Les Comores, Madagascar, Maurice et les Seychelles souhaitent renforcer leur coopération pour mieux gérer les déchets tout en créant des emplois durables. Cette orientation a été au centre d’une table ronde ministérielle organisée avec l’appui de l’Organisation internationale du Travail et de la Commission de l’océan Indien.

Les chiffres présentés montrent l’ampleur du défi. Maurice produit environ 539 000 tonnes de déchets solides par an, Madagascar près de 768 000 tonnes, tandis que les Seychelles en génèrent environ 90 000 tonnes. Aux Comores, la production est estimée à plus de 90 000 tonnes par an. Avec l’urbanisation rapide, ces volumes sont appelés à augmenter dans les années à venir.

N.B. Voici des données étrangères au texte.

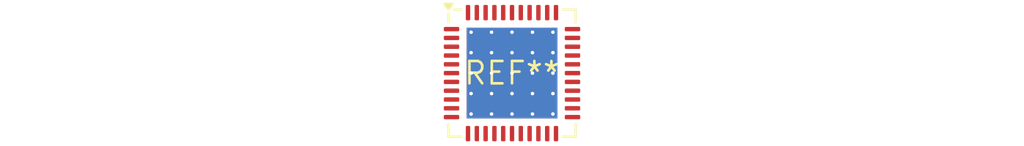
<source format=kicad_pcb>
(kicad_pcb (version 20240108) (generator pcbnew)

  (general
    (thickness 1.6)
  )

  (paper "A4")
  (layers
    (0 "F.Cu" signal)
    (31 "B.Cu" signal)
    (32 "B.Adhes" user "B.Adhesive")
    (33 "F.Adhes" user "F.Adhesive")
    (34 "B.Paste" user)
    (35 "F.Paste" user)
    (36 "B.SilkS" user "B.Silkscreen")
    (37 "F.SilkS" user "F.Silkscreen")
    (38 "B.Mask" user)
    (39 "F.Mask" user)
    (40 "Dwgs.User" user "User.Drawings")
    (41 "Cmts.User" user "User.Comments")
    (42 "Eco1.User" user "User.Eco1")
    (43 "Eco2.User" user "User.Eco2")
    (44 "Edge.Cuts" user)
    (45 "Margin" user)
    (46 "B.CrtYd" user "B.Courtyard")
    (47 "F.CrtYd" user "F.Courtyard")
    (48 "B.Fab" user)
    (49 "F.Fab" user)
    (50 "User.1" user)
    (51 "User.2" user)
    (52 "User.3" user)
    (53 "User.4" user)
    (54 "User.5" user)
    (55 "User.6" user)
    (56 "User.7" user)
    (57 "User.8" user)
    (58 "User.9" user)
  )

  (setup
    (pad_to_mask_clearance 0)
    (pcbplotparams
      (layerselection 0x00010fc_ffffffff)
      (plot_on_all_layers_selection 0x0000000_00000000)
      (disableapertmacros false)
      (usegerberextensions false)
      (usegerberattributes false)
      (usegerberadvancedattributes false)
      (creategerberjobfile false)
      (dashed_line_dash_ratio 12.000000)
      (dashed_line_gap_ratio 3.000000)
      (svgprecision 4)
      (plotframeref false)
      (viasonmask false)
      (mode 1)
      (useauxorigin false)
      (hpglpennumber 1)
      (hpglpenspeed 20)
      (hpglpendiameter 15.000000)
      (dxfpolygonmode false)
      (dxfimperialunits false)
      (dxfusepcbnewfont false)
      (psnegative false)
      (psa4output false)
      (plotreference false)
      (plotvalue false)
      (plotinvisibletext false)
      (sketchpadsonfab false)
      (subtractmaskfromsilk false)
      (outputformat 1)
      (mirror false)
      (drillshape 1)
      (scaleselection 1)
      (outputdirectory "")
    )
  )

  (net 0 "")

  (footprint "QFN-44-1EP_7x7mm_P0.5mm_EP5.15x5.15mm_ThermalVias" (layer "F.Cu") (at 0 0))

)

</source>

Cette situation a un impact direct sur l’environnement, en particulier sur les zones côtières où vit une grande partie de la population. Les plastiques représentent environ 12 % des déchets ménagers et constituent l’une des principales sources de pollution marine.

Face à ce constat, le recyclage et la valorisation des déchets sont présentés comme une solution clé. Selon les estimations avancées, le passage d’un système basé sur la mise en décharge à une économie du recyclage pourrait générer jusqu’à 7 à 10 fois plus d’emplois par tonne de déchets traitée. Ce secteur pourrait ainsi devenir un important moteur d’emplois locaux, formels et durables.

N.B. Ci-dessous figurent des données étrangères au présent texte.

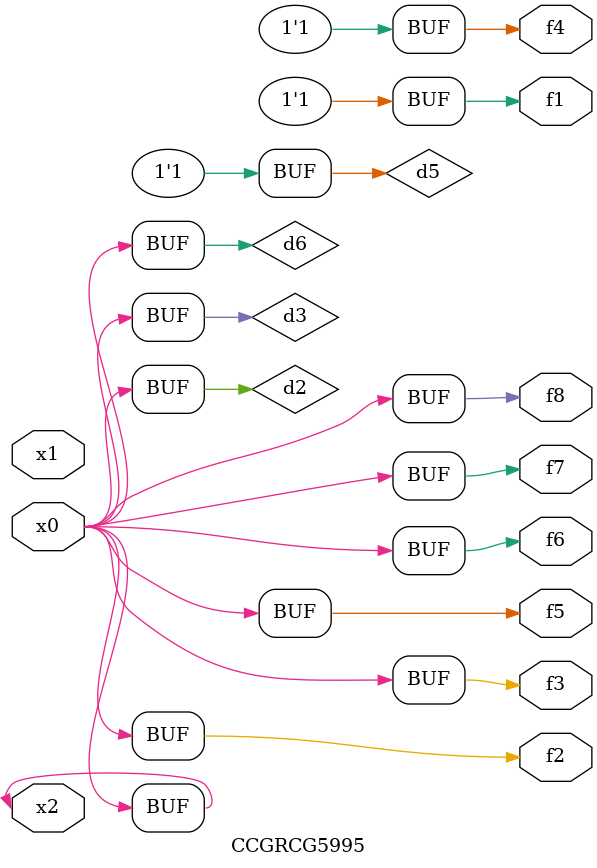
<source format=v>
module CCGRCG5995(
	input x0, x1, x2,
	output f1, f2, f3, f4, f5, f6, f7, f8
);

	wire d1, d2, d3, d4, d5, d6;

	xnor (d1, x2);
	buf (d2, x0, x2);
	and (d3, x0);
	xnor (d4, x1, x2);
	nand (d5, d1, d3);
	buf (d6, d2, d3);
	assign f1 = d5;
	assign f2 = d6;
	assign f3 = d6;
	assign f4 = d5;
	assign f5 = d6;
	assign f6 = d6;
	assign f7 = d6;
	assign f8 = d6;
endmodule

</source>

La question des travailleurs informels a également été soulevée. À l’échelle mondiale, on estime entre 15 et 20 millions le nombre de personnes vivant de la collecte informelle des déchets. Les participants ont insisté sur la nécessité de mieux intégrer ces travailleurs, en améliorant leurs conditions de travail et en leur offrant des perspectives de formation et de protection sociale.

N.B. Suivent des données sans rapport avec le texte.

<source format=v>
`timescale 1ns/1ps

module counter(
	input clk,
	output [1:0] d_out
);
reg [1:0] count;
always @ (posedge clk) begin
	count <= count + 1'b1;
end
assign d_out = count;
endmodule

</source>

Les échanges ont enfin porté sur le renforcement des cadres légaux, l’introduction de nouvelles technologies et la mobilisation de financements pour soutenir ces efforts. L’objectif est de mettre en place une approche commune entre les pays de la région afin de concilier emploi, protection de l’environnement et développement durable.